### Texte source ###

Archive pour le 17.10.2007

Le rôle de la Cinémathèque

mercredi 17 octobre 2007

La Cinémathèque a changé d’échelle. Ses activités se sont multipliées. Et le public est au rendez-vous. Tout cela est lié à l’installation rue de Bercy. La programmation de nos trois salles, les ateliers et séances pédagogiques auprès des élèves, collégiens et enseignants du scolaire, les rencontres autour de cinéastes (la dernière en date : avec Sidney Lumet), ou de professionnels du cinéma, les expositions consacrées au cinéma (celle sur Sacha Guitry ouvre demain : il faut s’y précipiter !), l’ouverture de la librairie, etc. L’offre publique s’est accrue, suite logique au redéploiement de notre institution.

Certains directeurs de salles indépendantes parisiennes ont mal réagi à ce renouveau de la Cinémathèque. Ils nous reprochent d’exercer à leur encontre une concurrence déloyale en termes de programmation comme de politique tarifaire. Pour apaiser leurs craintes, nous avons entamé avec eux des discussions amicales visant à la mise en place de nouvelles règles en matière de location de films dont les droits de distribution leur appartiennent, même si ces films font partie des collections de la Cinémathèque. Nous ferons tout pour apaiser ces craintes, en partie fondées. Mais on ne fera croire à personne qu’elles datent de la réouverture de la Cinémathèque. Le processus de redéploiement des salles de cinéma parisiennes (en particulier vers les Halles ou vers Bercy), comme d’ailleurs dans la région parisienne et les grandes villes de province, a été lourd de conséquences. L’ancien public cinéphile n’est plus là où on le trouvait il y a dix ou quinze ans : il est aujourd’hui partout et nulle part, achète des DVD, regarde des films du patrimoine à la télévision ou sur internet, fréquente la Cinémathèque et les salles Art et Essai. Il va là où sa curiosité le guide. Moins fidèle, plus volatil. Mais toujours là ! Chacun sait que le développement des multiplexes a eu des conséquences très fortes sur le mode d’accès aux films. En général, au détriment des salles implantées dans les centres villes. C’est vrai, le Quartier latin n’est plus ce qu’il était… Au-delà de la nostalgie, il y a ce fait indiscutable : la Cinémathèque n’est pas, ne peut pas être et ne sera pas un obstacle au rayonnement de l’Art et Essai. Elle demeure ce qu’elle a toujours été : un musée du cinéma. C’est-à-dire un lieu qui montre le cinéma, tout le Cinéma, en partant des origines et en remontant le fil ou les fils de son histoire.

###

[Consigne]: Rédigez la suite du texte sur le rôle de la Cinémathèque, en reprenant juste après sa dernière phrase, s'il vous plaît.

### Données enregistrées ###

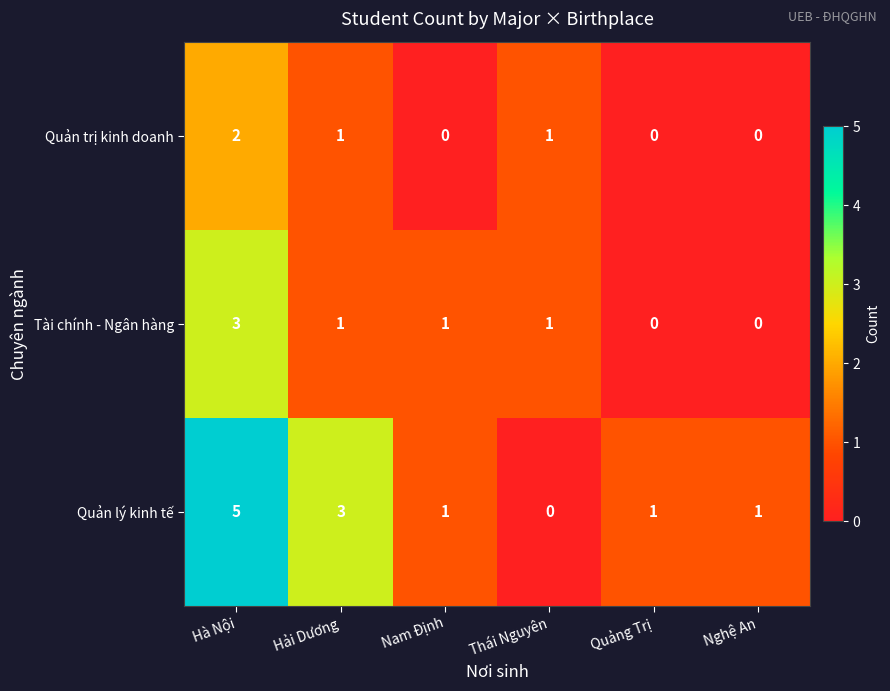

Where does the Quản lý kinh tế series first go above 1?

Hà Nội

###

[Votre réponse]:
La grande majorité des films que programme la Cinémathèque ne sont plus en distribution. Ce sont des films qui appartiennent au « répertoire » mais qui ne circulent plus sur les écrans, y compris ceux classés « Art et Essai ». Ainsi, lorsque la Cinémathèque programme 45 films de Yasuzo Masumura (ce qu’elle a fait depuis le mois de septembre), seuls quatre d’entre eux sont encore en distribution. Nous faisons venir ces films de Masumura du Japon, nous en faisons les sous-titres et nous les programmons à raison de deux séances par film. Pour un public de curieux. Cela ne ressemble en rien à une exploitation commerciale. Parce qu’elle est un musée, la Cinémathèque programme des intégrales d’auteurs. Il en est ainsi de Sacha Guitry (à partir du 17 octobre, et pendant deux mois), dont les films plus connus sortent en même temps dans quelques salles d’Art et Essai et sont programmés sur des chaînes cinéphiles. Sans parler des films du grand documentariste anglais, Humphrey Jennings, inconnu des spectateurs les plus avertis et dont aucun film n’est en distribution.

A nos amis exploitants et distributeurs de l’Art et Essai, nous disons ceci : que la Cinémathèque redevienne un lieu vivant, attirant une nouvelle génération de spectateurs, ne peut être qu’un encouragement au renouveau d’un public fervent et curieux, susceptible de fréquenter aussi les salles de répertoire. Montrer Guitry ici donne envie de revoir Guitry ailleurs. C’est une logique positive, qui redonne au cinéma que nous aimons une visibilité.

La Cinémathèque, c’est aussi autre chose. Des collections, des appareils, une bibliothèque du film. La collecte permanente de tout ce qui touche à l’histoire du cinéma et « la fabrique » des films. Le « non film », formule étrange qui définit les éléments les plus divers qui concourent à la réalisation des films (du scénario à l’affiche, en passant par les éléments de décors, costumes, appareils, etc.), a lui aussi pris une nouvelle dimension. C’est plus manifeste encore depuis la fusion récente intervenue entre la Bifi (Bibliothèque du film) et la Cinémathèque, au début de cette année 2007.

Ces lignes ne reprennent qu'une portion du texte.